The non-seasonal increase compared to a decline of 0.9 percent in May.

Today’s numbers compare to a report by Las Vegas-based SalesTraq that found the median sales price of existing homes and condominiums locally was $105,000 in July, down about 1 percent from $106,000 in June.

The meager non-seasonal gain in June for Las Vegas couldn’t mask the still-depressed state of the Southern Nevada real estate market, with prices down 6 percent on a year-to-year basis. That compares to a decline nationwide of 5.9 percent.

However, even with unemployment in Las Vegas running at 14 percent and rock-bottom foreclosure sales still driving the Las Vegas residential real estate market, today’s report by Standard & Poor’s surprisingly showed Las Vegas is no longer the worst or even near the worst market among the 20 big U.S. markets tracked by S&P.

That distinction now belongs to Minneapolis, where prices in June were down 10.8 percent on a year-to-year basis. In addition, Chicago, Phoenix, Portland, Ore.; Seattle and Tampa also showed annual declines greater than Las Vegas.

Nationwide, Standard & Poor’s said, the report for June showed "mixed signals for recovery in home prices."

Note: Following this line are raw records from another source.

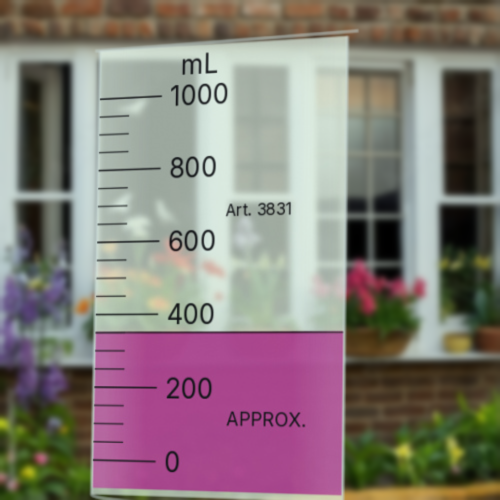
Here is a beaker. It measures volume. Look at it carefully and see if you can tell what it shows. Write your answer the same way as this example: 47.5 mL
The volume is 350 mL
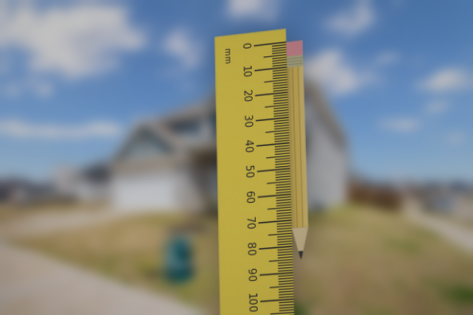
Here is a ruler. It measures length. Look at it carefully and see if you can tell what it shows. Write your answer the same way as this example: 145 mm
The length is 85 mm
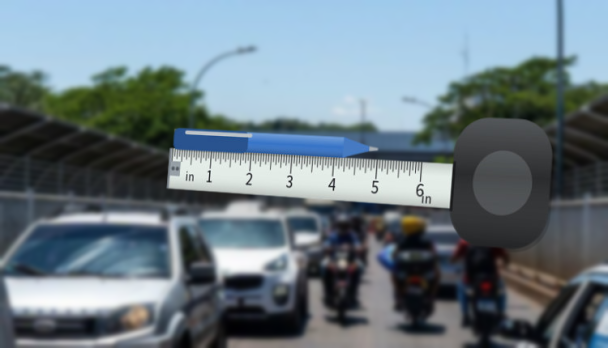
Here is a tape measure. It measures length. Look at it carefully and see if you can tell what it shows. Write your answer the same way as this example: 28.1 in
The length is 5 in
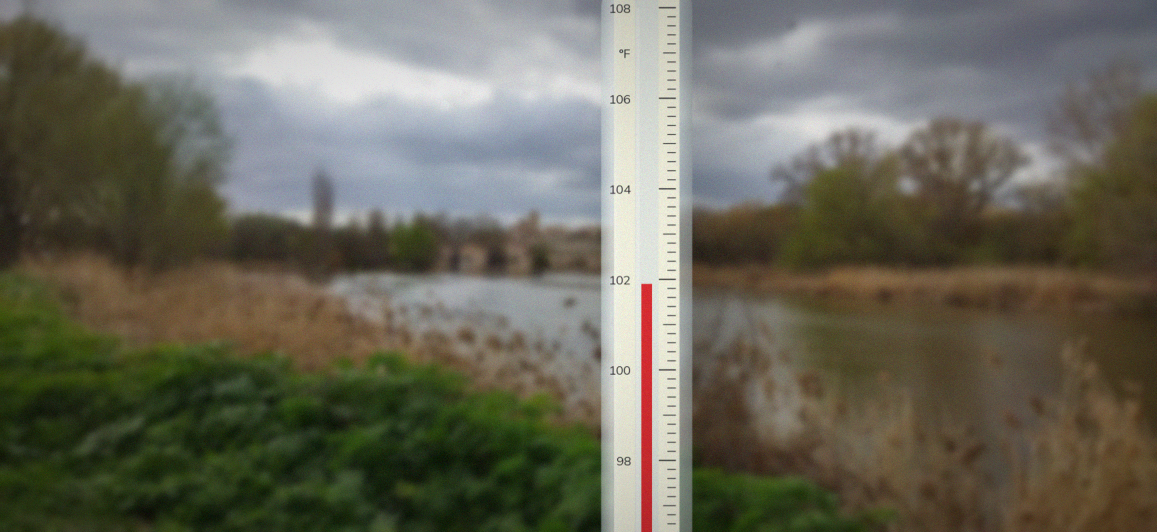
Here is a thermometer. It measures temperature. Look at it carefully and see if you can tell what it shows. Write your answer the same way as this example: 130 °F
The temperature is 101.9 °F
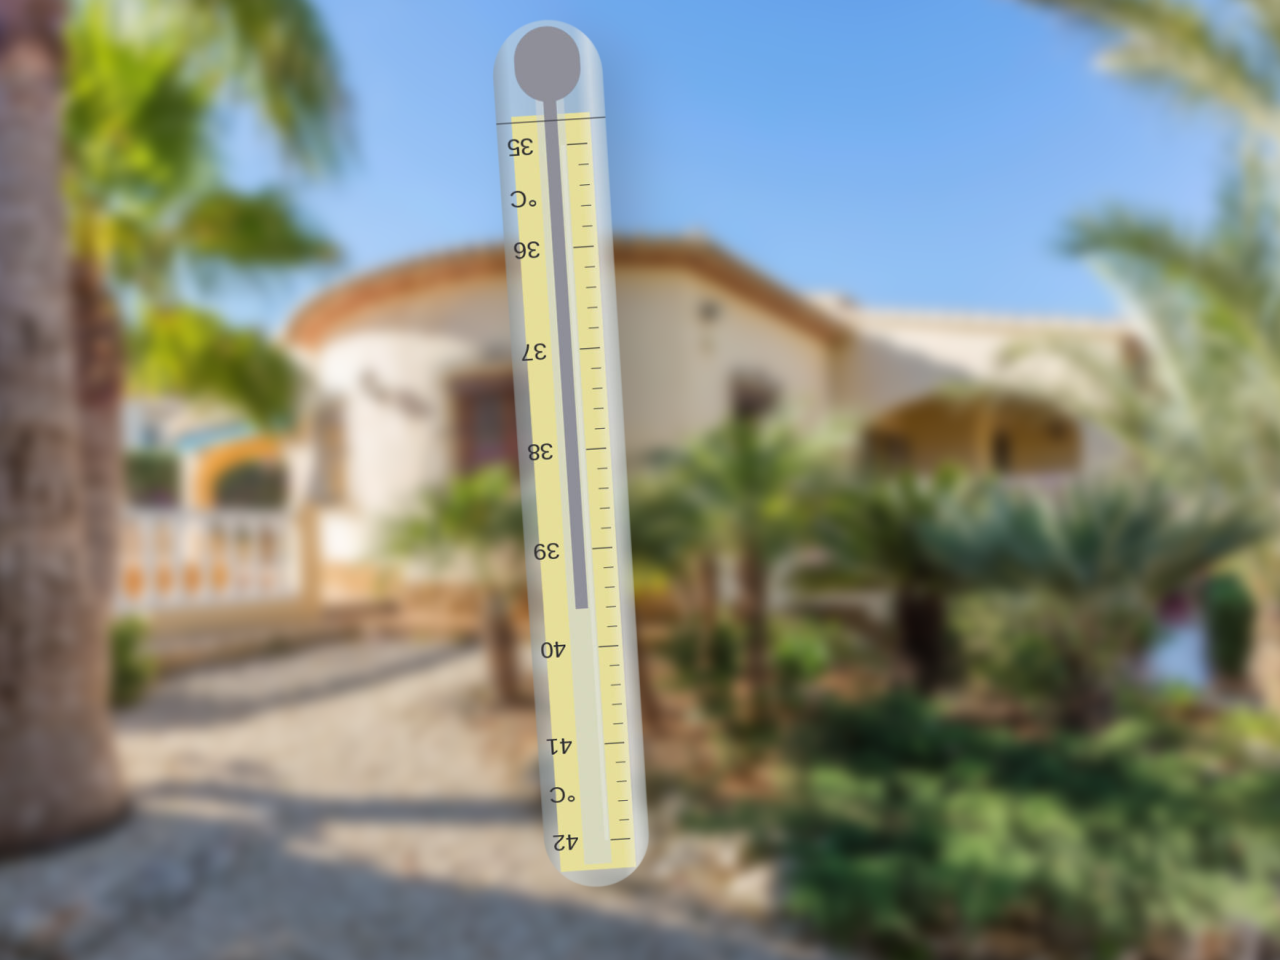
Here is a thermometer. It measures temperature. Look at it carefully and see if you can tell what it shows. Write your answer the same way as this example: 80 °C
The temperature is 39.6 °C
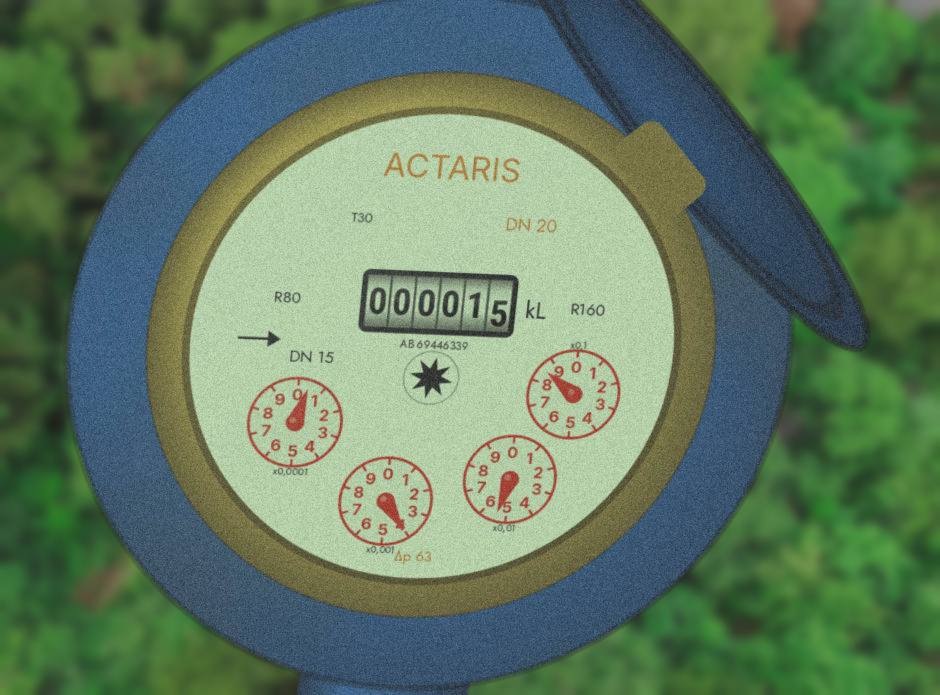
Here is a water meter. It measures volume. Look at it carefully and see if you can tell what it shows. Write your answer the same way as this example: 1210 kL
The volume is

While eight markets it tracks bottomed out in 2009 and have since risen, five markets set new lows in the second quarter: Las Vegas, Miami, Phoenix, Tampa and Detroit.

"These shifts suggest that we are back to regional housing markets, rather than a national housing market where everything rose and fell together," David Blitzer, chairman of the Index Committee at S&P Indices, said in a statement.